Volume 3, Issue 15, The 119th Edition
By Angel Zobel-Rodriguez
It's summer. Let's say I'm having a backyard party similar to ones I've had every year for several years. I invite all my friends, and tell them I'm serving hamburgers and hot dogs. The men I've invited come back to me and say, "Hey, we don't like hamburgers and hot dogs. We want steak and lobster." They also don't like my taste in CDs, so they want to hire a band that night. I'm a person of modest means, and while I want to make my guests happy, I'm not able to throw a party of that magnitude.
As the host, I do have options.
I could be offended at the very idea and tell the men to hold their own party somewhere else. It's not necessarily the politically correct thing to do when someone just wants to make the party better.
I can say "Look, I invited you to a picnic, I'm hosting the picnic, and you're welcome to come to my picnic, but you can't change the menu." This is more than likely the response you'd get from Dear Abby. And honestly, if we were just talking about a backyard party, this would be my gut instinct.

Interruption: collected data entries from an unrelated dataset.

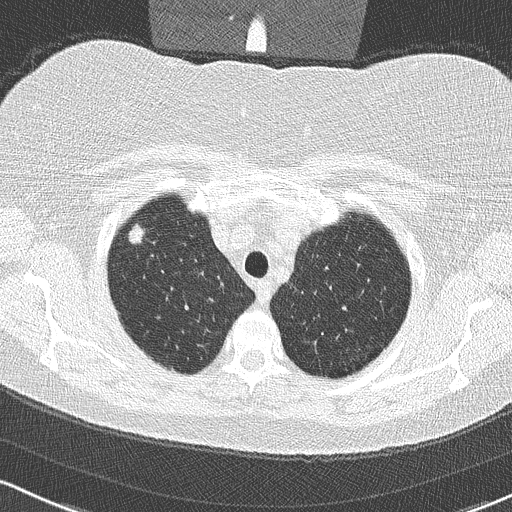
Low-dose screening chest CT, one axial slice. Slice 270 of 315 in the series (ordered by position). Reconstruction kernel B50f. Lung window (W 1500 / L -600 HU). 2 mm slice thickness. 512 × 512 image matrix, field of view 320 × 320 mm.
Outlined on this slice (outlined manually by an expert reader):
- lesion 1 (tumor, upper lobe of right lung): bounding box <128,224,143,244> (left, top, right, bottom; pixels)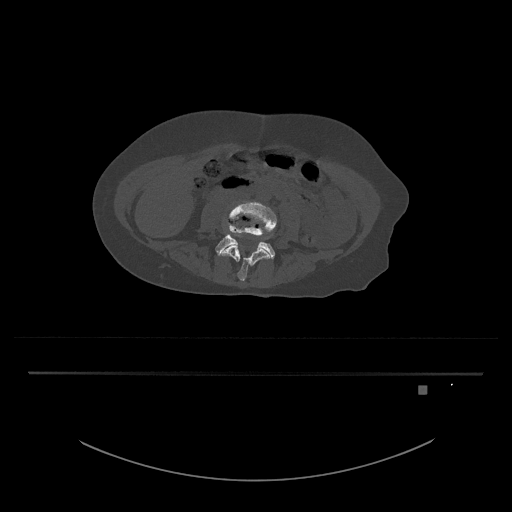
CT including the spine, one axial slice; position 337 of 797 along the scan axis; 120 kVp; bone window (W 1800 / L 400 HU); 0.5 mm slice thickness; 512 × 512 image matrix, field of view 500 × 500 mm. Female patient, age 57 years. From the clinical record (not read from this slice): primary cancer: cervical.
Annotated regions visible in this slice (semi-automatically segmented with operator editing):
- L4 vertebra: bounding box [x1, y1, x2, y2] px = [220, 201, 277, 281]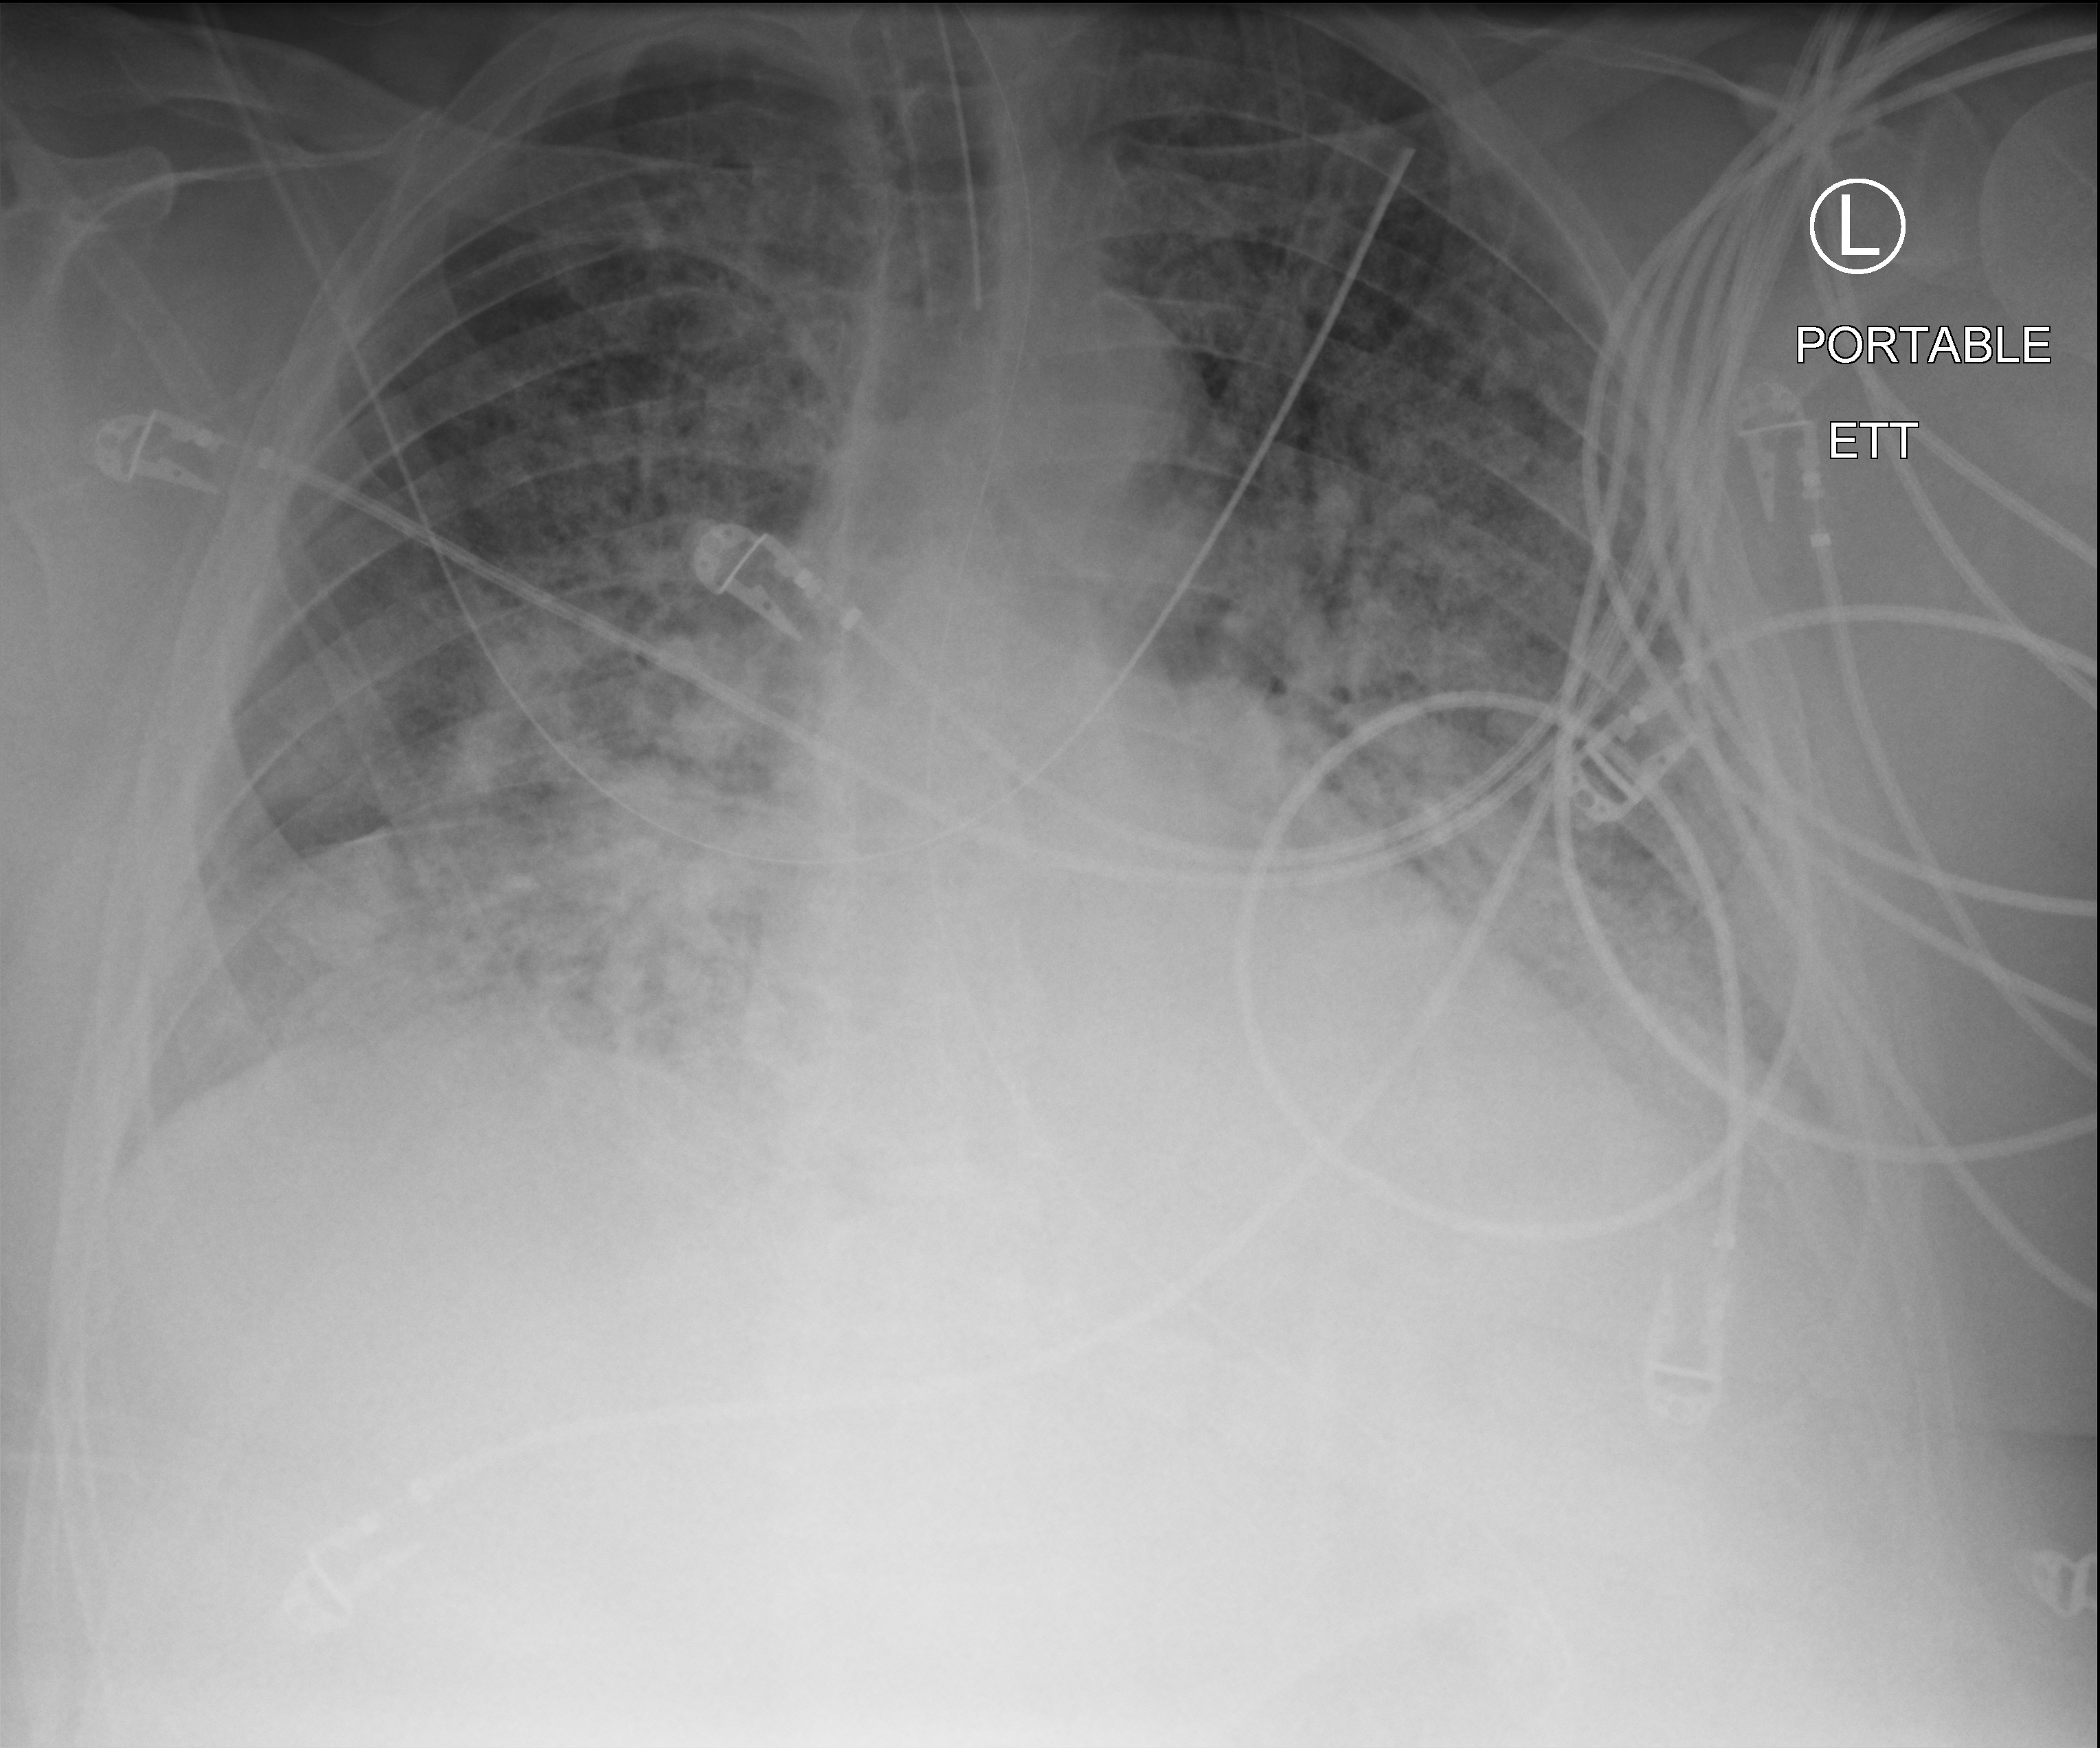
Chest X-ray (portable), anteroposterior (AP) projection. Male patient hospitalised with COVID-19, age 60–74 years.
Hospital-stay facts (about this admission, not read from this image; timing relative to this image not recorded): mechanically ventilated during this hospital stay: yes.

Or I could let them men bring their own food, determine the music, let the women eat whatever I put out, and by some miracle, still call it MY party. And if I had a single female friend left after doing this, it would be a incredible. Unfortunately, when the BPAA is hosting the party, and the party is called the U.S. Open, what they've decided to do is (to mangle a famous food quote) to "Let them eat hot dogs."
Last week, the PWBA announced that members would not be bowling the U.S. Open due to the inequity in certain aspects of their participation in the tournament. What the PWBA members are really asking is "Where's the BEEF?" The "meat" of their decision not to bowl lies in the fact they will now be competing for slightly more than half of the men's purse, and the women have no ability to buy their own TV time this late in the game.
I can't argue with the PBA. They had the money, and they took over. They had that right because the BPAA let them.
While the PBA has stepped in with open checkbooks and taken over TV rights and increased the prize funds to $350,000 (the BPAA admits the PBA's involvement is to between $450,000 and $500,000). The BPAA then turned around and turned the U.S. Open into a pot luck and suggested that the women have had equal opportunity to do the same. One has to wonder what part of the party the BPAA is paying for exactly, since they originally had offered to host the U.S. Open with guarantees of $187,500 for each the men and the
women, and thanks to the PBA, they don't have to pay anything.
I'm not the BPAA, but if it were my party the solution would be simple:
I would let the men bring the surf and turf and let them hire the band, then use the money I had planned to spend to feed and entertain the guys, and use it to enhance the menu for the women as well. Of course, then I'd still be paying for the party. Since the new PBA has $500,000 to spend on pros and ams alike, then the BPAA could use the money they originally intended to commit to the men's purse and augment the women's event. This truly could have been the party of the century.